In the beginning, when the first people sinned, their eyes were opened, and they realised they were naked. For the first time, guilt, shame, and fear pierced God’s good creation. They made coverings from themselves and tried to hide from God. Now Jesus opens the eyes of the disciples to see that in Christ, God has turned back to humanity. Jesus is the gift from the Father who has washed away sin and guilt, covers shame with his own grace and is present as the risen Giver of peace. He shows himself to them as the One in whom divine mercy, favour and love is wrapped up in risen flesh and bone, body and blood.
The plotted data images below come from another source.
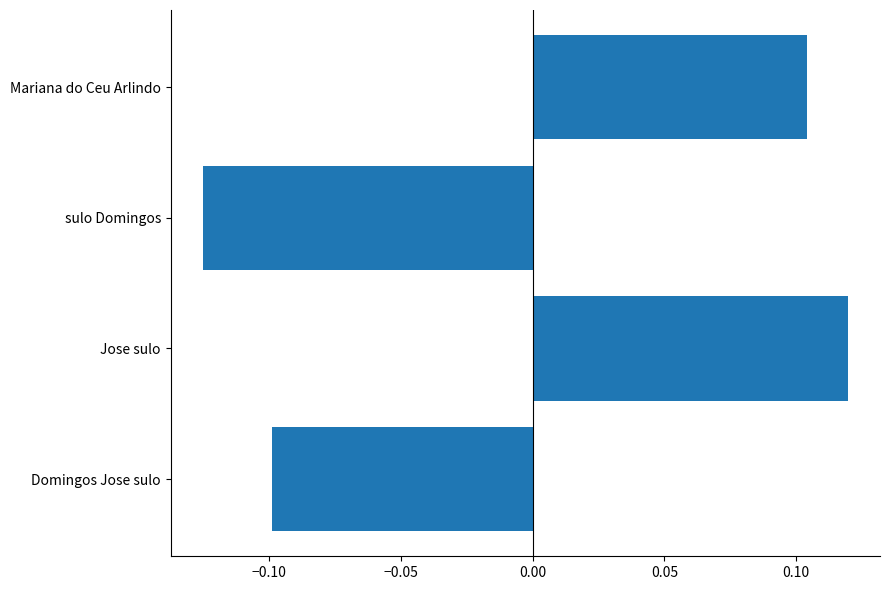

At which label is the value closest to 0?

Domingos Jose sulo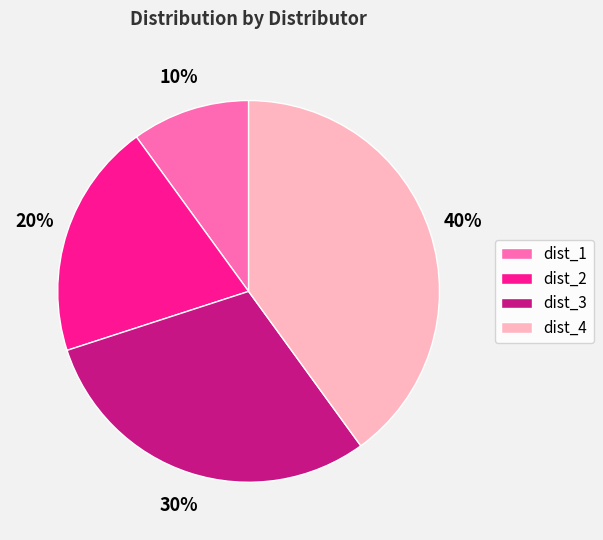

To the nearest percent, what is the combined percentage of dist_1 and dist_2?

30%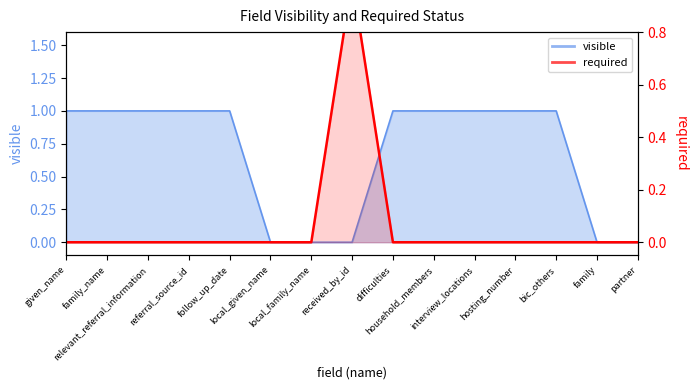

Reading left to right, what are all the values shown in this chart?

visible: given_name=1	family_name=1	relevant_referral_information=1	referral_source_id=1	follow_up_date=1	local_given_name=0	local_family_name=0	received_by_id=0	difficulties=1	household_members=1	interview_locations=1	hosting_number=1	bic_others=1	family=0	partner=0
required: given_name=0	family_name=0	relevant_referral_information=0	referral_source_id=0	follow_up_date=0	local_given_name=0	local_family_name=0	received_by_id=1	difficulties=0	household_members=0	interview_locations=0	hosting_number=0	bic_others=0	family=0	partner=0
Then he disappears from their sight.
Notice Luke doesn’t say that Jesus disappeared from them—but he disappeared from their sight. In the home I visited, we talked about that. We can’t see Jesus, only the problems of life, only a world trashing itself, only our own sin, brokenness, weakness, dying and death. Jesus may not appear to our sight…but he has not disappeared from his people. He has not absented himself from us, forsaken us, or abandoned the world.
God walks with his people even when we don’t recognise him, even when we can’t see him. He comes to us in his word, unfolding the scriptures to us. He first came to us by water and the word, where we were washed and made a new creation as God joined us to the death and resurrection of Jesus. And whether it is at a kitchen table, or hospital bedside, or here in the sanctuary, Jesus gives us bread and wine so that as we eat and drink his body and blood we are fed with eternal food—grace, favour, mercy and salvation from heaven, so that as we eat trusting in Jesus’ words we receive these blessings. In this holy meal we abide in him and he in us, as the evening falls, before the dawning of a bright new day at the end of time.
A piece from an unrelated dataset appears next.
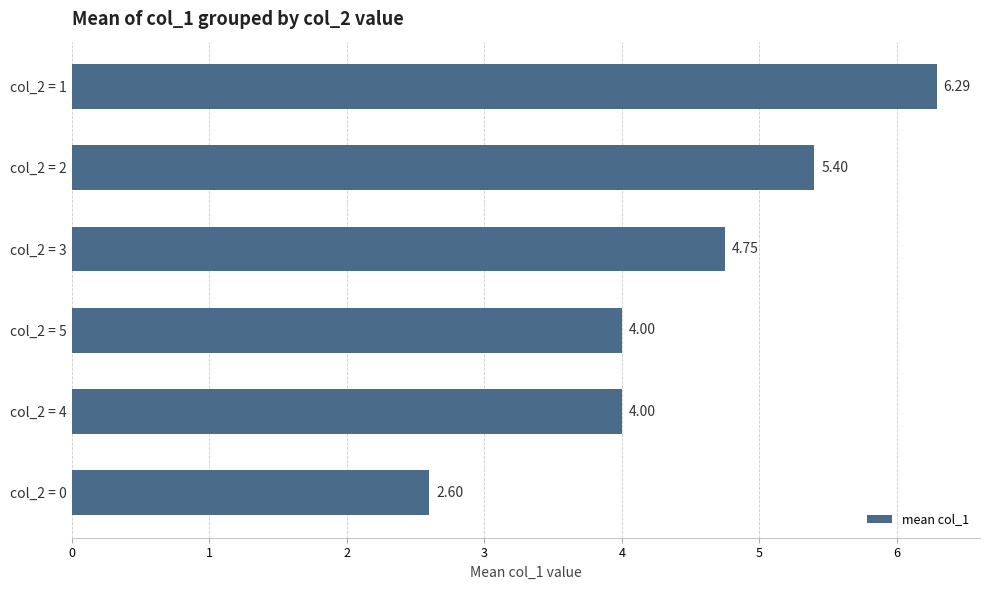

How many bars are there in total?

6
Easter, then, isn’t only a past event we recollect. It’s something we live and breathe, as the risen, living Christ meets us and transforms us with new life beyond the Cross-roads, in grace and truth.
A few days ago, I heard that the person I visited embraced the next morning with a completely different outlook. They have renewed hope and strength. They realise God is with them. They know he will never leave them. That’s not because of what I said or did, it’s because of what the risen Jesus said and did. Those little ‘aha’ moments, those times where we are able to piece together parts of the bible and see how they are woven together, those insights we see about God and ourselves…that is Jesus at work, explaining the scriptures to us as he walks beside us, and stays with us…and gives us new strength, new hope, new life.
Jesus is absent from our sight, but he is not absent from us. Through his word he calls us back to our baptism, so each day our sinful selves might die by the power of the Holy Spirit, and a new self arise to live with God in righteousness and purity forever. Through the scriptures he walks with us, so that like the two disciples, we too might move from despair to hope, from confusion to clarity, and from blindness to sight. He is your unseen guest, who stays with you, overfilling your cup with his new life, bringing peace from heaven to you to be shared with others, even as we did again this morning.
As we follow Jesus on our Emmaus Road to our heavenly homeland, may we rejoice that we walk with him who has says: “In this world you will have trouble. But take heart! I have overcome the world.” (John 16:33). May this promise cause our hearts to burn within us, before we finally see the risen Jesus who has been with us all along—and share in the fulness of his glory with all the other saints, and the angels forever. Amen.